You know, as a programmer, I get really tired of people suggesting ways to program computers “without doing any coding”. That’s where BAD things come from. That’s where “dynamically hiding menu items” come from, so you never know where things are. That’s where “visual programming” comes from, so you’re staring at a screen full of boxes and lines with little to no organizational structure.

No. If you’re gonna program a computer, learn how to program. The CS field as a whole apologizes for the fact that computers are hard. They are complex machines. Unfortunately it is not always easy to get them to work they way they should, or the way you want them to. But that’s life. If you’re not willing to learn how to program, you should be willing to learn how to use what other people have programmed, or learn how to write specs and make intelligent suggestions to the community. But this bullshit about “intelligently adapting the OS to a user’s needs” is just asking for trouble.
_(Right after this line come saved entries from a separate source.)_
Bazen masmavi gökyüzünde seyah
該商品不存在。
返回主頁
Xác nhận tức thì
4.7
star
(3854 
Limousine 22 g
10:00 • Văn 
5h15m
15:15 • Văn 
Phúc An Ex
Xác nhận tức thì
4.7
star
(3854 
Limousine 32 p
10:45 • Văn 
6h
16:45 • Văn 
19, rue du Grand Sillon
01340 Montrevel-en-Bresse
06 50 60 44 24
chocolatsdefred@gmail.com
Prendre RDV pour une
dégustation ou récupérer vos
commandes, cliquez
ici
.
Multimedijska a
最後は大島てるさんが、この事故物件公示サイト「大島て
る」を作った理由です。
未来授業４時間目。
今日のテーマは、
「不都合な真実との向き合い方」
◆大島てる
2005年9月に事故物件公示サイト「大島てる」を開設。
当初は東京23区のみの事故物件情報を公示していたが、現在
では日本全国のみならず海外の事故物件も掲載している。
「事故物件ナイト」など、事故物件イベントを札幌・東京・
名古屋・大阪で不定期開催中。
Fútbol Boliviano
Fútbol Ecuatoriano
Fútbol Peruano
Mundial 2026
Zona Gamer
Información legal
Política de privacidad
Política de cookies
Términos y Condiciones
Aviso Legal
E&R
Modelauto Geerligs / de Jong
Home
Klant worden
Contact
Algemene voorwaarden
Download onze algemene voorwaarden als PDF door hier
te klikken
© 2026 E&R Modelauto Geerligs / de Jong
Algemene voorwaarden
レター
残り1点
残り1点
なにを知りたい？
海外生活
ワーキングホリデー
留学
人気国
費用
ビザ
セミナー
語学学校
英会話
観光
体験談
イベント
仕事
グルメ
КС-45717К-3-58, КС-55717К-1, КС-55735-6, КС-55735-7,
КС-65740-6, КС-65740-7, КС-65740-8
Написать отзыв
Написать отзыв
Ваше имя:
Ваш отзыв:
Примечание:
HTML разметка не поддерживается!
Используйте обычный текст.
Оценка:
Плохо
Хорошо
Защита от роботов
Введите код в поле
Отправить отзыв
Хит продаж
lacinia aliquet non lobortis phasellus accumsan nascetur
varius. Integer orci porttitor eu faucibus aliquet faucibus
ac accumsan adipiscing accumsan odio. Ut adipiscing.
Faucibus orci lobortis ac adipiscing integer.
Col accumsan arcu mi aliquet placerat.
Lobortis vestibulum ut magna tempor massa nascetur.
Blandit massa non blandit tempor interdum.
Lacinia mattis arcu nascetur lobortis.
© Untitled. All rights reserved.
It’s asking for “programming” without actually asking for any “design” or “specifications”. It will end up being crap.

The fact is, making something “user friendly” means making the front-end more simple — and thus making the back-end more complicated. But this complexity always eventually compounds and compounds until the end user can’t understand what’s happening and gets confused. In the end, we learn that computers are easier to use if you understand the back-end, and that can only happen if you use a minimum of metaphor. That is– a straight-forward system that is obvious and transparent.